By the time the students finish this assignment we've done a lot more as a class than simply personal writing for the sake of personal writing, and I do realize I'm veering away from the original question. But I just wanted to make the point that I have a whole set of objectives for this assignment, but if I don't tell the students these are the things they are supposed to learn from it, they are never going to know.
Then the question becomes will they still learn any of these things (focus, support for a claim, attention to detail, style, clarity, audience awareness) if I never tell them that's what they are supposed to be learning? I believe the answer is yes, but I believe the degree to which they learn these things will vary greatly from student to student, as it does for all assignments.
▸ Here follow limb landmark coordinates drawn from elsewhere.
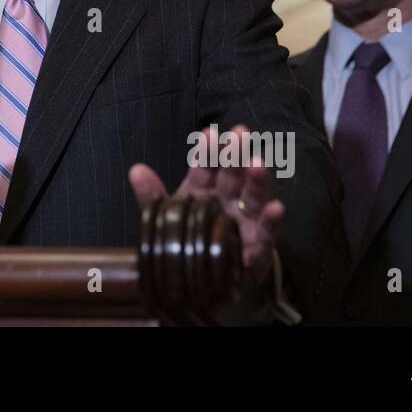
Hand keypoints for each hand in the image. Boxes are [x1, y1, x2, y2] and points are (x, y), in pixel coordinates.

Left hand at [129, 125, 282, 284]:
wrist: (212, 277)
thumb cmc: (191, 239)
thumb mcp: (169, 218)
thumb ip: (153, 196)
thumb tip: (135, 170)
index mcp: (203, 190)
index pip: (205, 166)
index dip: (206, 151)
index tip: (207, 133)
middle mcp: (227, 200)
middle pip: (232, 175)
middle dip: (235, 154)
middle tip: (240, 133)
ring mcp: (245, 220)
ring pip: (252, 197)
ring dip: (256, 180)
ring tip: (258, 163)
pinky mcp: (259, 244)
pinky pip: (267, 231)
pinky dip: (272, 220)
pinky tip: (276, 208)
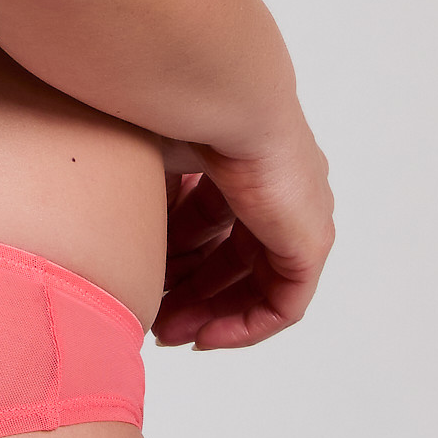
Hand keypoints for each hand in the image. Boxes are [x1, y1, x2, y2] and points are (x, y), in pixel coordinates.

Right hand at [154, 107, 333, 349]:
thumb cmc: (181, 115)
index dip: (178, 260)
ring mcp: (299, 216)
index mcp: (242, 163)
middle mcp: (278, 191)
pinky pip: (284, 303)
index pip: (213, 224)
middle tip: (156, 322)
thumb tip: (128, 240)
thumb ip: (148, 200)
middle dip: (192, 295)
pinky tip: (206, 335)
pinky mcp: (309, 242)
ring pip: (258, 285)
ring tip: (170, 333)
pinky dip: (246, 325)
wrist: (225, 102)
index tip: (147, 284)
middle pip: (235, 259)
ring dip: (213, 313)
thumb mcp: (152, 166)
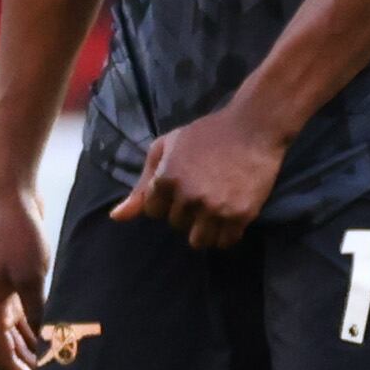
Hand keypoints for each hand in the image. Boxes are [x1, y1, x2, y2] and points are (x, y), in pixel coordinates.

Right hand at [0, 177, 52, 369]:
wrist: (11, 195)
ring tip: (61, 366)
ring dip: (37, 349)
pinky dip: (40, 327)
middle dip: (30, 368)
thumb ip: (39, 311)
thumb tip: (51, 343)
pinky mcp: (15, 281)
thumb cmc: (18, 234)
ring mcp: (2, 293)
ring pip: (19, 333)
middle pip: (10, 348)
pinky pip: (27, 314)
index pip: (2, 356)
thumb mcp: (32, 276)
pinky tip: (59, 335)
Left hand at [115, 92, 291, 248]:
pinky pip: (225, 242)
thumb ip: (142, 185)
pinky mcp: (240, 215)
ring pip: (199, 241)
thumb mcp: (165, 148)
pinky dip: (225, 234)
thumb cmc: (206, 134)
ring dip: (204, 229)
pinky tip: (229, 216)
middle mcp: (188, 198)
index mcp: (166, 180)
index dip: (166, 199)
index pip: (153, 212)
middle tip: (202, 191)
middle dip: (186, 212)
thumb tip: (116, 218)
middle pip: (177, 225)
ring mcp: (215, 209)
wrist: (253, 127)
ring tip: (214, 211)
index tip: (182, 185)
People can learn writing skills from any kind of writing they do. It isn't so much a matter of what kind of assignment they are doing as it is how much feedback they get and how much they are aware of what they are supposed to be learning. It's also a matter of how motivated they are to learn.
Ideally, we want students who think for themselves and learn something from the class that goes beyond a set of objectives. Still, we have to start somewhere, and the first step in making sure any kind of writing is beneficial to the student is being clear on what the assignment is supposed to teach. If we are wishy-washy and uncommitted to whether there is value in the assignment, the students probably aren't going to learn as much.